Ø 7. Balzac pensait sans doute qu'il n'est pas pour l'homme de plus grande honte ni de plus vive souffrance que l'abdication de sa volonté.

CHARLES BAUDELAIRE, Les Paradis artificiels, le Poème du haschisch, 1860, page 384. 

Ø 8. Mon appréhension de la vie me ressaisit à la gorge. Mon besoin d'étourdissement, d'oubli, d'abstention, d'abdication reparaît plus puissant que jamais.
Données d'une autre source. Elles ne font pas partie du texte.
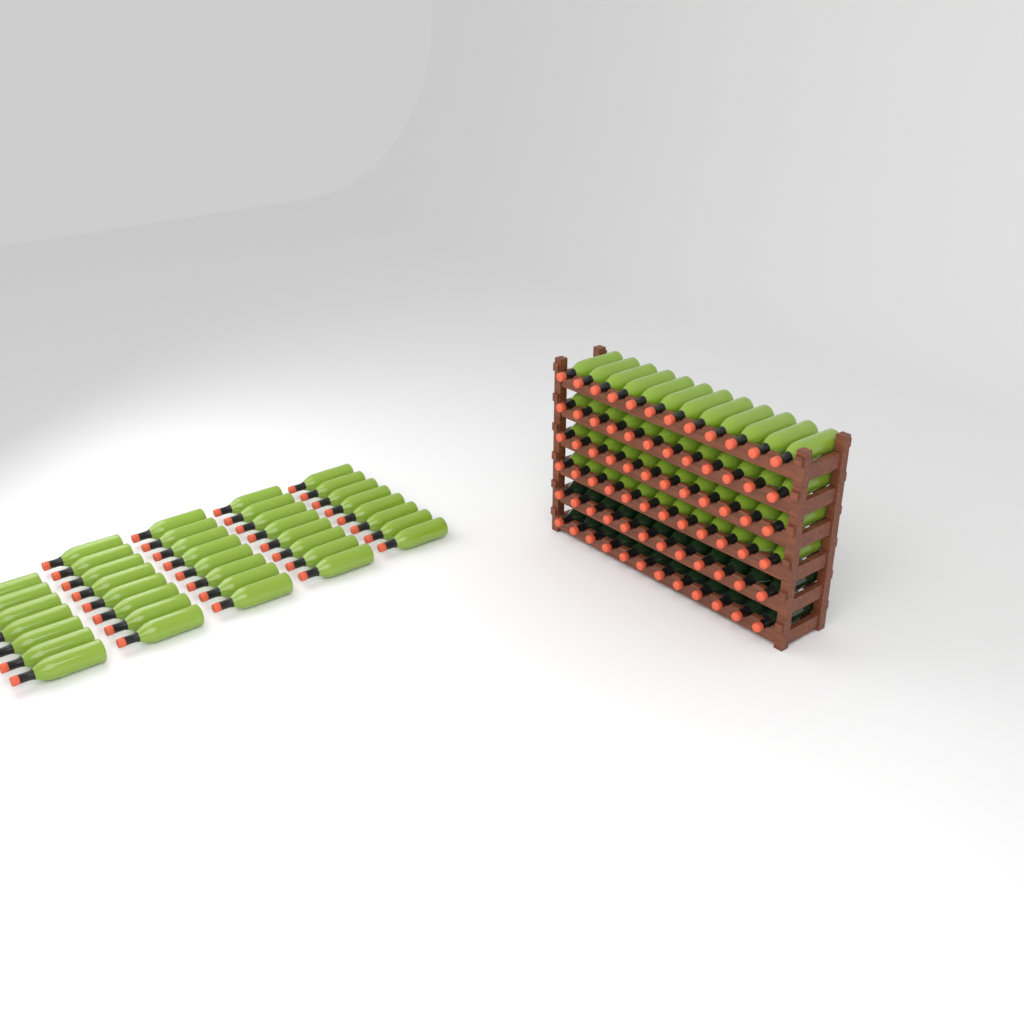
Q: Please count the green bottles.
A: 87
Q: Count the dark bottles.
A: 24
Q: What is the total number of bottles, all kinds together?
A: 111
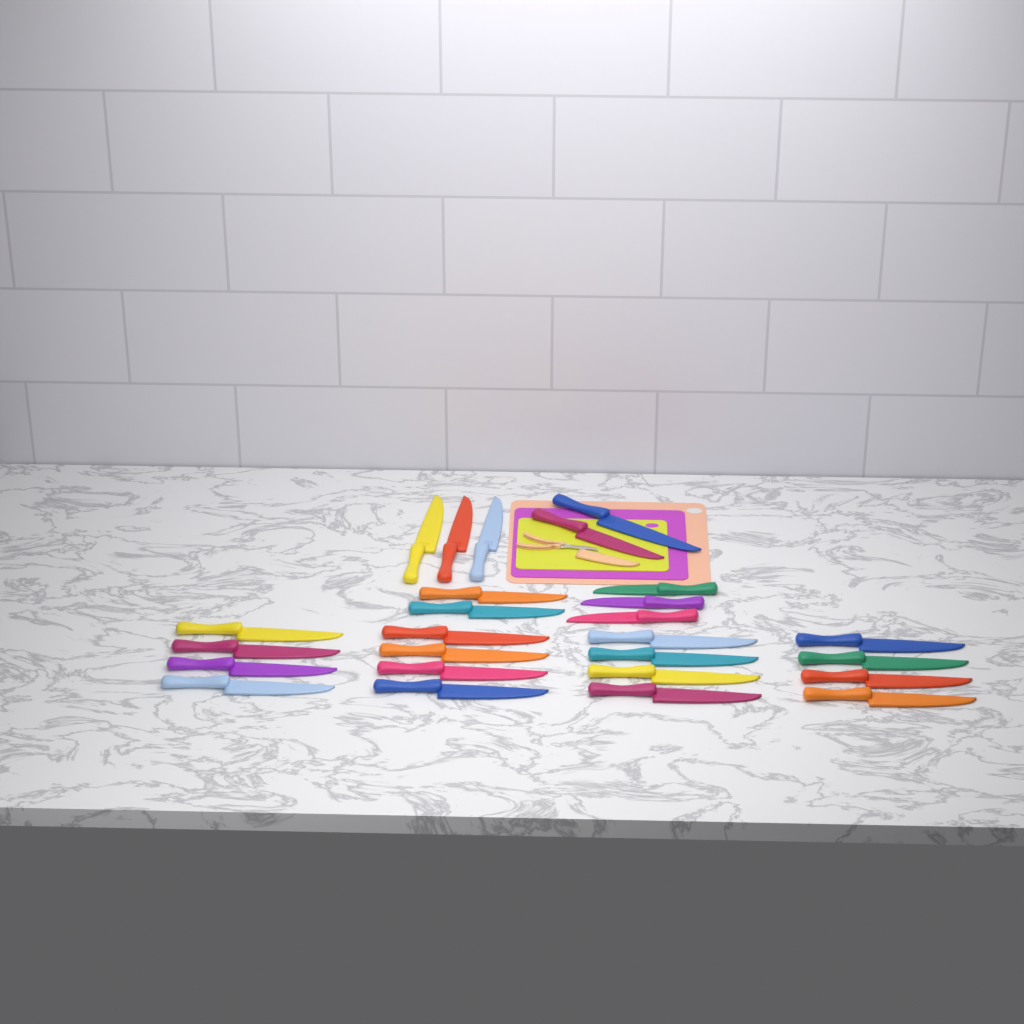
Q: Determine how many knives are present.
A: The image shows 26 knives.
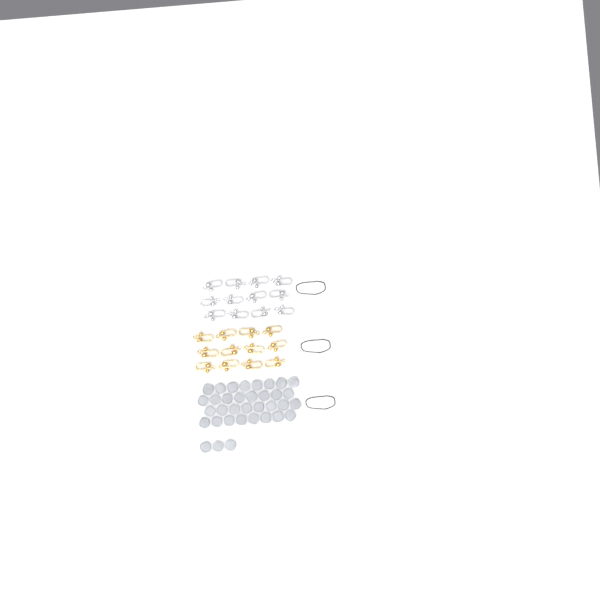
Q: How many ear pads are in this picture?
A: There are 35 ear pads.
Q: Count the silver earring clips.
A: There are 12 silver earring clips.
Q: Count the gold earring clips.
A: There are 12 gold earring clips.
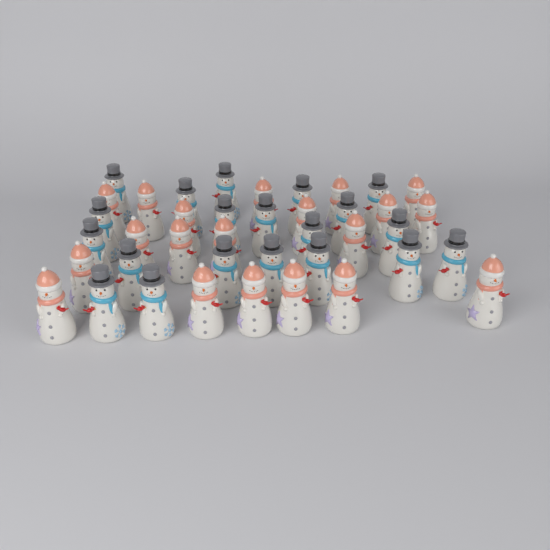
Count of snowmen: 40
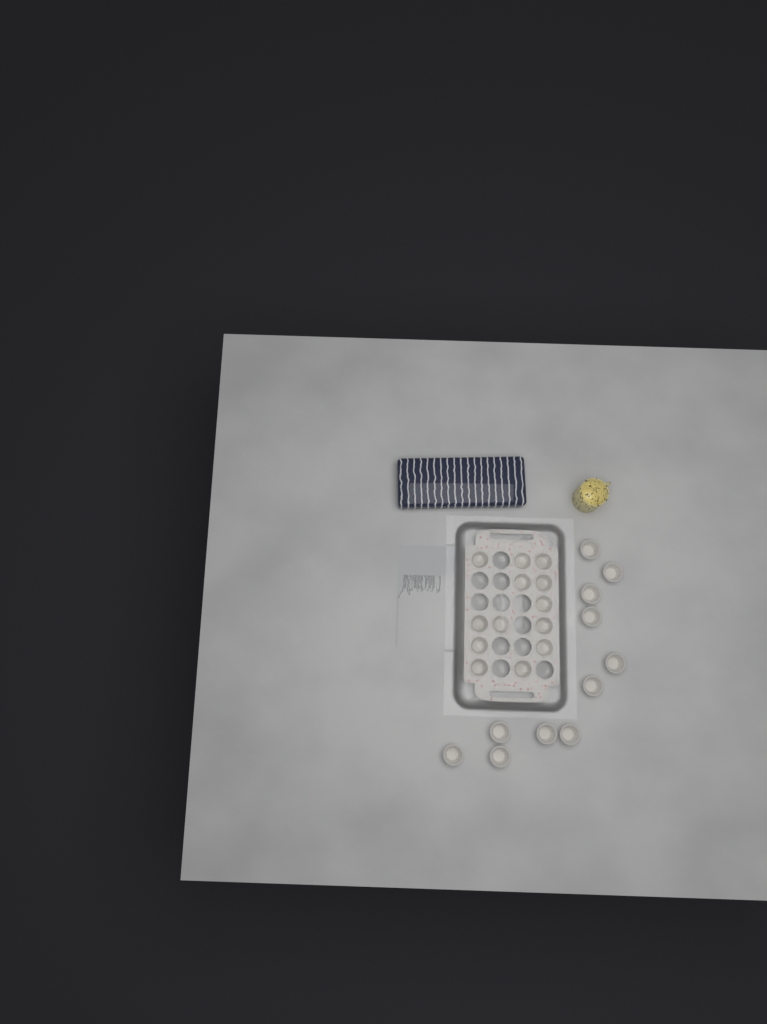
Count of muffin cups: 24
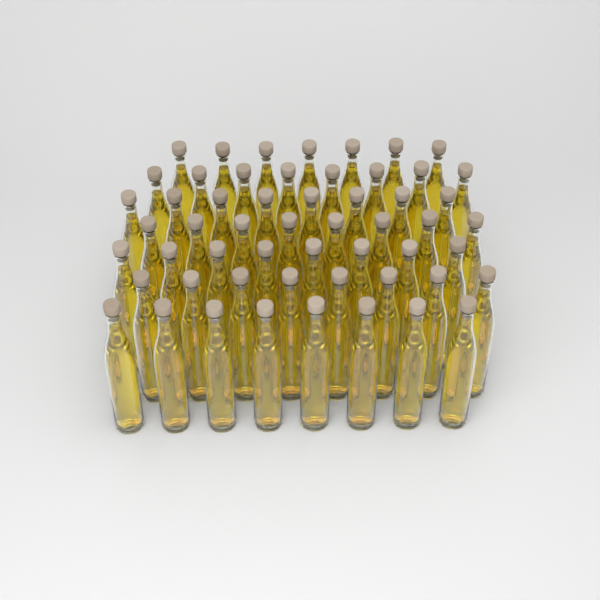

Je ne me sens aucune volonté, aucune espérance, aucun talent, aucun avenir, aucune audace.

HENRI-FRÉDÉRIC AMIEL, Journal intime,  1866, page 399. 

Ø 9. Ce qu'elle [Manette] avait obtenu de lui [Coriolis] , ce n'avait point été une entière et brusque abdication de ses goûts, de ses instincts, de ses attaches de coeur,...

EDMOND DE GONCOURT, JULES DE GONCOURT, Manette Salomon,  1867, page 399. 

Ø 10.... dans les conceptions les plus admirables de Haendel et de Bach, il n'y avait pas la renonciation d'un succès public, le sacrifice d'un effet d'art, l'abdication d'un orgueil humain s'écoutant prier;...

GEORGES-CHARLES, DIT JORIS-KARL HUYSMANS, À rebours,  1884, page 269. 

Ø 11. Il faut que cette conscience recréée par les mekhitaristes de San-Lazzaro prouve sa force par des sacrifices, par des abdications individuelles au profit de la communauté.

MAURICE BARRÈS, Scènes et doctrines de nationalisme,  1902, page 117. 

Ø 12.... mais il y a, dans le renoncement à la joie, de la faillite et comme une sorte d'abdication, de lâcheté.

ANDRÉ GIDE, Les Nouvelles Nourritures,  1935, page 284. 

Remarque : Le mot est généralement suivi d'un complément de nom introduit par la préposition de; emploi sans complément (exemple 8, 12), il prend une valeur plus générale correspondant à l'emploi absolu du verbe (confer abdiquer II B). 

 

 

 

STATISTIQUES : Fréquence absolue littéraire : 271. Fréquence relative littéraire : XIXe.  siècle : a) 553, b) 166; XXe.  siècle : a) 445, b) 323.